- [EXTRACTED DATA]:
^^^^
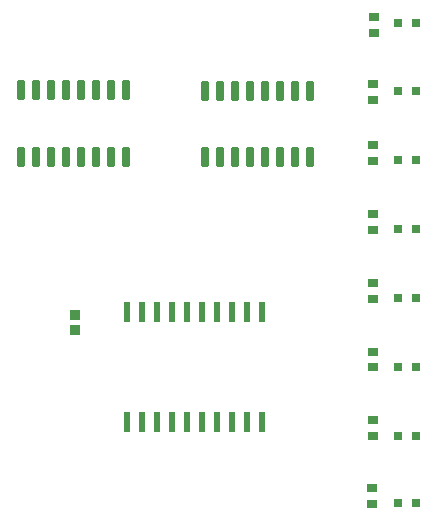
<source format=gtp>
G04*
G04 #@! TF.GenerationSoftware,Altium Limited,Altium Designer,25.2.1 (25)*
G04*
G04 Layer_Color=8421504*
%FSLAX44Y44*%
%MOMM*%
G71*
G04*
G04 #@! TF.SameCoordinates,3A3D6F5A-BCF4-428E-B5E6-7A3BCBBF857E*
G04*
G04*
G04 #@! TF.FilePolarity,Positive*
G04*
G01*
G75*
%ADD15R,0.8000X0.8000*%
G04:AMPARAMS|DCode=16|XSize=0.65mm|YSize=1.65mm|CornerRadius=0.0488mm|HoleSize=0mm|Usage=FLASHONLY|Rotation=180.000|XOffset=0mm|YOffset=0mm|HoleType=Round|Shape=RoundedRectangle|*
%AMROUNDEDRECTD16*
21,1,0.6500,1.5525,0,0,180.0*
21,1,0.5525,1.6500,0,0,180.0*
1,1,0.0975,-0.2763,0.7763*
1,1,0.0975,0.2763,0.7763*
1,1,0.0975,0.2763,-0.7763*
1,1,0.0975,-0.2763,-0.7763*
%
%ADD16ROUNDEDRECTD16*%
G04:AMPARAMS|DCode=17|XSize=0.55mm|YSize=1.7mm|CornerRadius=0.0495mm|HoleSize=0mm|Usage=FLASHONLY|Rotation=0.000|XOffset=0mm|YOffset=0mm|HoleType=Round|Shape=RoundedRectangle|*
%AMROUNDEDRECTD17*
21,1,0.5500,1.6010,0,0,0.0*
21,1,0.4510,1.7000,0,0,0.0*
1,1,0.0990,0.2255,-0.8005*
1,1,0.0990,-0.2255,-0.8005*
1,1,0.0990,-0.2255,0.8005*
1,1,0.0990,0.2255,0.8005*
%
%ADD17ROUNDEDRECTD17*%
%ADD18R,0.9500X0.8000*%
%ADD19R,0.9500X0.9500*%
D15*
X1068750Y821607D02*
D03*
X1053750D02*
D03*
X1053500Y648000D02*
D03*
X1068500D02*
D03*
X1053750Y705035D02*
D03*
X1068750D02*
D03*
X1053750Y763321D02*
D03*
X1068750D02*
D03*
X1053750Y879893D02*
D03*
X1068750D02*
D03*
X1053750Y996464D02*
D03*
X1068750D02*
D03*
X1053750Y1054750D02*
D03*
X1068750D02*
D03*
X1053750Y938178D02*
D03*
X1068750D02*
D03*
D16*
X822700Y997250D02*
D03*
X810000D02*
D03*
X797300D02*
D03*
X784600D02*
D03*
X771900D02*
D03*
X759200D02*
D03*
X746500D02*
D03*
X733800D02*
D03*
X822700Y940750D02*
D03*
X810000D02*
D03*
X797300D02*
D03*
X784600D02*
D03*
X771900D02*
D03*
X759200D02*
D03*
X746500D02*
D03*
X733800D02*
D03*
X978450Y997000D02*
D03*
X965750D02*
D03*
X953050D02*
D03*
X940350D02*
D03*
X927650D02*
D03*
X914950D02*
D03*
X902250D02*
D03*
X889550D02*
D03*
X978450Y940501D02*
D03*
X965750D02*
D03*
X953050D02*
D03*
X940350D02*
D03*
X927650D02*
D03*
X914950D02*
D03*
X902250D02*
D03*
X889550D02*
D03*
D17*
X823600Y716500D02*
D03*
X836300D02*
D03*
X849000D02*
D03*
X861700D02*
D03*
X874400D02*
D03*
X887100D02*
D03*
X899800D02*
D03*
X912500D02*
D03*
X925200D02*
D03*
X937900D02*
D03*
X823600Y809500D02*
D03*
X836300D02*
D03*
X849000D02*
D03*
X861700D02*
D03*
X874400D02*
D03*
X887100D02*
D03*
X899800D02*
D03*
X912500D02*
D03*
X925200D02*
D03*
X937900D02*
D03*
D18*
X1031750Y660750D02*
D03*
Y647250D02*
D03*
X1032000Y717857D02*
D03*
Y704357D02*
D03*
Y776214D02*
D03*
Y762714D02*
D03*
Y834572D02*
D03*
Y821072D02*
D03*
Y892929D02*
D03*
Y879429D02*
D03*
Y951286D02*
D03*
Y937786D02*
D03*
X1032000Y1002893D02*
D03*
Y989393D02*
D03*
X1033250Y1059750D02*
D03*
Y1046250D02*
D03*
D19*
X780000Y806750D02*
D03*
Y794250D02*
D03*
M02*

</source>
^^^^
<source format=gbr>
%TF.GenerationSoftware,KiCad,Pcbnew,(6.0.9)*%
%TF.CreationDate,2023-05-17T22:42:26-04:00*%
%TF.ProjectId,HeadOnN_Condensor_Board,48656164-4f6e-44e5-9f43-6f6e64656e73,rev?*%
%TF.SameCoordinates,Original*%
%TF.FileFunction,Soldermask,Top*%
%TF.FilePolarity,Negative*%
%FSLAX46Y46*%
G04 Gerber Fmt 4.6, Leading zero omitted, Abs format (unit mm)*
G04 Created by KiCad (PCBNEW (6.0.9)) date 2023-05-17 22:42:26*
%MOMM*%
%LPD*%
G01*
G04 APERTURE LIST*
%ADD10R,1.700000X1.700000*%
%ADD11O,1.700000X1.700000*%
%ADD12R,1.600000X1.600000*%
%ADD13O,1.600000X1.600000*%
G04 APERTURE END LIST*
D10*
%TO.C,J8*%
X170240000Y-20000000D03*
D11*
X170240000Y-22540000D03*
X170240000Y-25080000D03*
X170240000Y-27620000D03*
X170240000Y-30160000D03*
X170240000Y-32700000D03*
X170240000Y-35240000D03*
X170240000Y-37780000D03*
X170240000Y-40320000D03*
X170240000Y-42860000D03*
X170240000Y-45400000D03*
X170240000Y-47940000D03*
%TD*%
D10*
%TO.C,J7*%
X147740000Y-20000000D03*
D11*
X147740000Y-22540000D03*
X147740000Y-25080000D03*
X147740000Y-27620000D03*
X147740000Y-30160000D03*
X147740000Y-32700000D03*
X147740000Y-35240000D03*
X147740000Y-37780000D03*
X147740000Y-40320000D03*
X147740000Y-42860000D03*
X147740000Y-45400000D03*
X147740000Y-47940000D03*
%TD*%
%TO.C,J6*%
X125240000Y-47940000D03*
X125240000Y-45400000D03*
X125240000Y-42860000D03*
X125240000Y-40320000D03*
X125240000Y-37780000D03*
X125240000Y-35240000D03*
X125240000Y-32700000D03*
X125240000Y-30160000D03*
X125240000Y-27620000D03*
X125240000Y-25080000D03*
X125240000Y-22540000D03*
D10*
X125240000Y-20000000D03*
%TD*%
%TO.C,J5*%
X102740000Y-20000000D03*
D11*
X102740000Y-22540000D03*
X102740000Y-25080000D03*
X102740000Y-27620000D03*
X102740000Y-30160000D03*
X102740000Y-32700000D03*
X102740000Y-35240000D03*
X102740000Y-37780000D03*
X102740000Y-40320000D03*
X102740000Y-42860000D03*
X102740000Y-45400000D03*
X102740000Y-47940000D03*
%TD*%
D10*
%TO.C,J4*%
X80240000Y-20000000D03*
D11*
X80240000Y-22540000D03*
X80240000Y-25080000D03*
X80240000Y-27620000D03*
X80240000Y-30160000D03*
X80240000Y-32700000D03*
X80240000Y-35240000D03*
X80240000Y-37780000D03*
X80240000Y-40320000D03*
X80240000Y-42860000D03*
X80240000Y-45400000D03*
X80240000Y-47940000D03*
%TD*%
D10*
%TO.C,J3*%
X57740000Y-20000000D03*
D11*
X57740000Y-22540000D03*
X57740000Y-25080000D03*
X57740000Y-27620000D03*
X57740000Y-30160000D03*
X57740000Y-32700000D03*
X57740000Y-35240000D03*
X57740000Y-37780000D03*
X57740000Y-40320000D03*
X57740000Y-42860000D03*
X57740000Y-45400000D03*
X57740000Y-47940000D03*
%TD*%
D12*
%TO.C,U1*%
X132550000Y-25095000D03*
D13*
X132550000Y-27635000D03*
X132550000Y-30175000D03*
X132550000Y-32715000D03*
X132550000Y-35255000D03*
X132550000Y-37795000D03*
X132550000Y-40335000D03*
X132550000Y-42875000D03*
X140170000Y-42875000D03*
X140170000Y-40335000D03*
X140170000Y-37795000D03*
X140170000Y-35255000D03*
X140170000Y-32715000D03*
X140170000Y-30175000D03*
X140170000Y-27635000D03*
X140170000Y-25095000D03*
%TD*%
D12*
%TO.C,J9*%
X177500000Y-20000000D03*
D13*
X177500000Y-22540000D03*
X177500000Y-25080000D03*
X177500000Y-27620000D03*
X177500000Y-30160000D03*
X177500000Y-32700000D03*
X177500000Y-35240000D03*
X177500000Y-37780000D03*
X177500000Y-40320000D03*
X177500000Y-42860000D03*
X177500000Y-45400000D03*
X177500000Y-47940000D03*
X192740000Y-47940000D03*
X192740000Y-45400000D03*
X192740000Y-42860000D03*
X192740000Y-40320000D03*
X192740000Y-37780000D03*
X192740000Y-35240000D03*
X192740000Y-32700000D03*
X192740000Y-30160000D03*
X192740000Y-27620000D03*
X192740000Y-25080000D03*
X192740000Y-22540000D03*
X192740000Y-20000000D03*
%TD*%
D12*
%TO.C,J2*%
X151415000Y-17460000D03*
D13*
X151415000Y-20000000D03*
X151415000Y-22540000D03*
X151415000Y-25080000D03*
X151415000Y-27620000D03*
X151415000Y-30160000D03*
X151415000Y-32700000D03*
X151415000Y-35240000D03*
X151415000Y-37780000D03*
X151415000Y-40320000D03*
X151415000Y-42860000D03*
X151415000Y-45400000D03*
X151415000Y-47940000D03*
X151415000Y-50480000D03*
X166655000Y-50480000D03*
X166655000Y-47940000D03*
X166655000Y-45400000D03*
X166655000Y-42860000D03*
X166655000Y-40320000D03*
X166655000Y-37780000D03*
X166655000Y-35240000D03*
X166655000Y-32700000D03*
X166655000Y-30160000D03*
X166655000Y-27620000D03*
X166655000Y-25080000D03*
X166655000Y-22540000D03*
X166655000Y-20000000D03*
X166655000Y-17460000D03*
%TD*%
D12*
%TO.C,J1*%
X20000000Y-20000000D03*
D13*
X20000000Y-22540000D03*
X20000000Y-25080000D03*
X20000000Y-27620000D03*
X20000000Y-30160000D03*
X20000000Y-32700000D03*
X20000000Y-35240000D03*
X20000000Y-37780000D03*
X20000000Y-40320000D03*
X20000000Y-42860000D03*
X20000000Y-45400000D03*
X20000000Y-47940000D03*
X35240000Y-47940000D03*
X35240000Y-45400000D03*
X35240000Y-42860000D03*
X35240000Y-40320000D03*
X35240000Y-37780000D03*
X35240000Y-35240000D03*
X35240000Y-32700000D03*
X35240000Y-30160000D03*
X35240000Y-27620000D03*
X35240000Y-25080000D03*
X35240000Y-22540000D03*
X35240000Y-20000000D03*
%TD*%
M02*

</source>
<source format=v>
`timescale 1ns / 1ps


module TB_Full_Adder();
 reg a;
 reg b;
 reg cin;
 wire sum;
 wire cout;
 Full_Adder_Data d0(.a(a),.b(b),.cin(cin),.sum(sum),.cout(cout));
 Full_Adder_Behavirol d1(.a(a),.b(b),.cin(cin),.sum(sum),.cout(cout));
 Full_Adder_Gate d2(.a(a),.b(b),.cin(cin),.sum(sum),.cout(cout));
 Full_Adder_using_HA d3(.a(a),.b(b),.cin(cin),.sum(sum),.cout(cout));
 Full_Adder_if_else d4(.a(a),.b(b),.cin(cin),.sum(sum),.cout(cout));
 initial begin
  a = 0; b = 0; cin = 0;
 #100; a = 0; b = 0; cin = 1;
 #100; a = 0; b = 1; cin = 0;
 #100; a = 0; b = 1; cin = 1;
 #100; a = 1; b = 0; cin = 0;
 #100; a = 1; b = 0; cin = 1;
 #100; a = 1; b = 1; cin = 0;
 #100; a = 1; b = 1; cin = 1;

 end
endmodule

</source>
^^^^
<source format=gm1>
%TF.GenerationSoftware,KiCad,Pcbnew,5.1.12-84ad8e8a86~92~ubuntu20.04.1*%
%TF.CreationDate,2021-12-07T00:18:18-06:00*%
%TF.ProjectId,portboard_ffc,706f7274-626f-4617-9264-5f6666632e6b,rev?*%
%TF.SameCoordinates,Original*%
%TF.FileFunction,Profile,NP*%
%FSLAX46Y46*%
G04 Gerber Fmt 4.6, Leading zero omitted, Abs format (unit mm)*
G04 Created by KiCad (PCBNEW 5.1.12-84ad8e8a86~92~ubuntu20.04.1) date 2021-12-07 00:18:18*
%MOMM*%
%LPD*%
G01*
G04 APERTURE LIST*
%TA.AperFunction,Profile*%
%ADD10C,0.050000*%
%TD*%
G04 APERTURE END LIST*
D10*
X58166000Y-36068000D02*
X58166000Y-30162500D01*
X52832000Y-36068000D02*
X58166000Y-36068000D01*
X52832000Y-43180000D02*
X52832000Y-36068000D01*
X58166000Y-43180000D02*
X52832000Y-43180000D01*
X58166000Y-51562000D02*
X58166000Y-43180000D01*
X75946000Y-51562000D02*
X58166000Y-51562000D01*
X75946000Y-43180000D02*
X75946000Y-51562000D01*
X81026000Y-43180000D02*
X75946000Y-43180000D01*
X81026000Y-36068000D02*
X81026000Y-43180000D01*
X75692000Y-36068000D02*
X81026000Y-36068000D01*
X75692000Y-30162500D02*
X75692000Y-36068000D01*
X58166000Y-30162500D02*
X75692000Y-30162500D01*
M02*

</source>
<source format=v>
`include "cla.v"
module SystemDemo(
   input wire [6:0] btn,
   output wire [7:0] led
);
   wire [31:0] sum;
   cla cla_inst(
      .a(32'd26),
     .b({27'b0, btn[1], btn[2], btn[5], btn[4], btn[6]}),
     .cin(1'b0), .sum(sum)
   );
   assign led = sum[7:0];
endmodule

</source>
^^^^
- [DIRECTIVE]: Using the listing above, say how many of its lines contain the string "YSize", giving nothing but the figure.

- [TASK RESPONSE]: 2